WHAT YOU WILL DO -
Line by line, copy the records below exactly and leave the pictures out.

(Beginning of EXERCISE DATA)

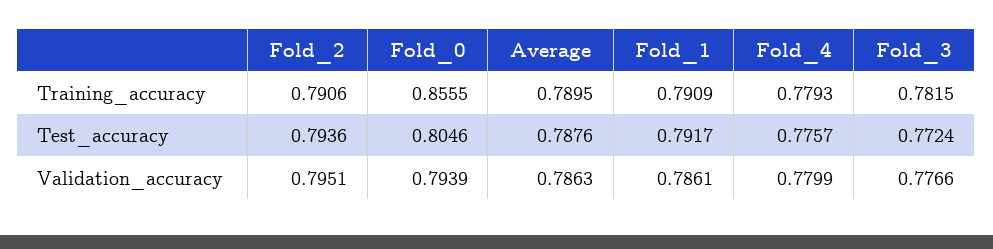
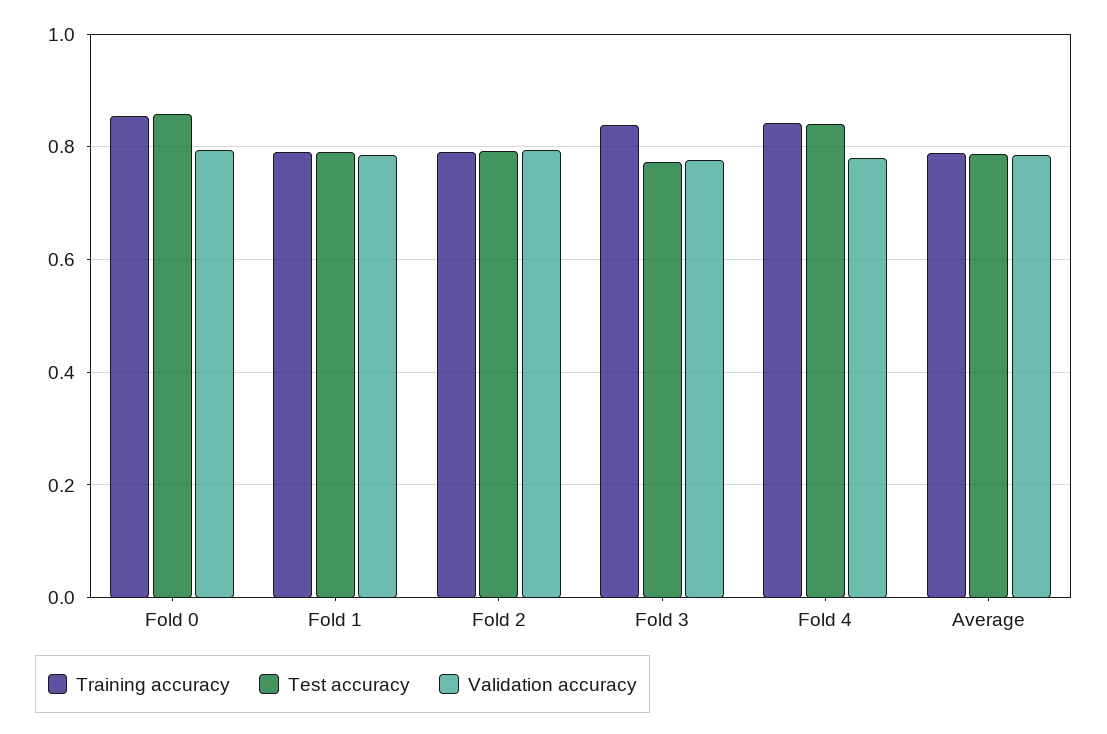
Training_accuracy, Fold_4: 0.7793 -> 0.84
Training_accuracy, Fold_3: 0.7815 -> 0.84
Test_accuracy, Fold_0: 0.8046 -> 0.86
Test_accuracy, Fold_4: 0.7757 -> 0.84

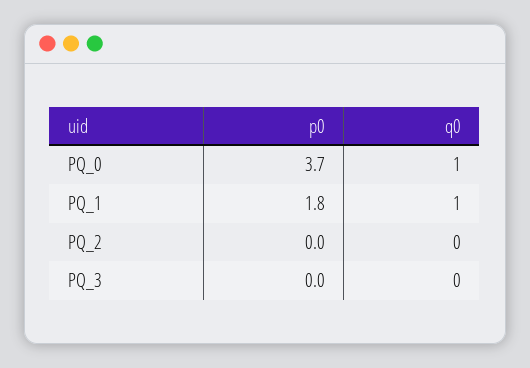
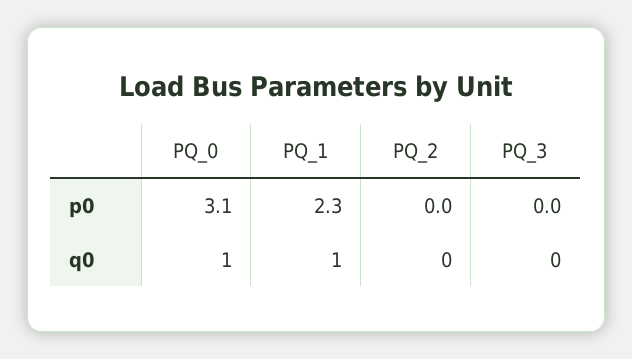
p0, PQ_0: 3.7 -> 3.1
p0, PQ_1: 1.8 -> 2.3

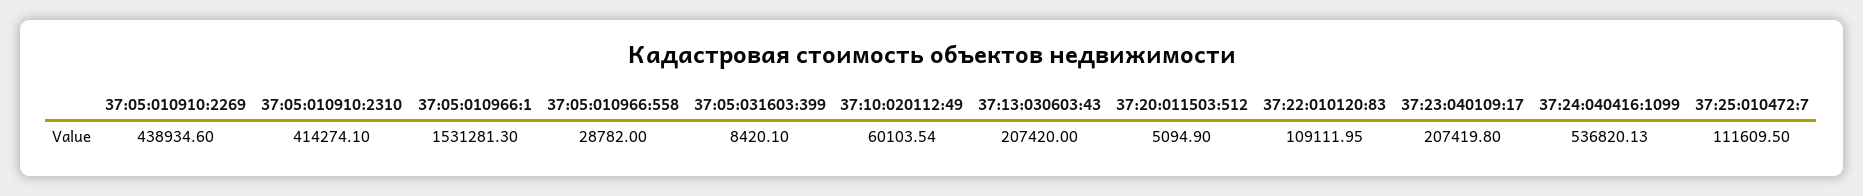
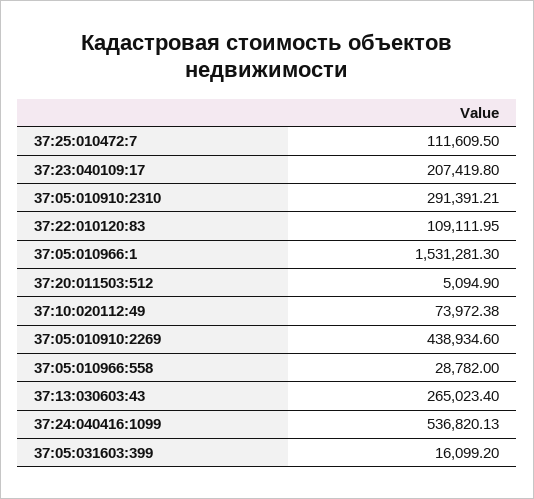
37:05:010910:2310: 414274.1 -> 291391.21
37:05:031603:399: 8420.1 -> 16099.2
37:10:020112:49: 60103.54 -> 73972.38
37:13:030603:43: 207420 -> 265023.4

(End of EXERCISE DATA)

EXPECTED ANSWER -
Training_accuracy, Fold_4: 0.7793 -> 0.84
Training_accuracy, Fold_3: 0.7815 -> 0.84
Test_accuracy, Fold_0: 0.8046 -> 0.86
Test_accuracy, Fold_4: 0.7757 -> 0.84

p0, PQ_0: 3.7 -> 3.1
p0, PQ_1: 1.8 -> 2.3

37:05:010910:2310: 414274.1 -> 291391.21
37:05:031603:399: 8420.1 -> 16099.2
37:10:020112:49: 60103.54 -> 73972.38
37:13:030603:43: 207420 -> 265023.4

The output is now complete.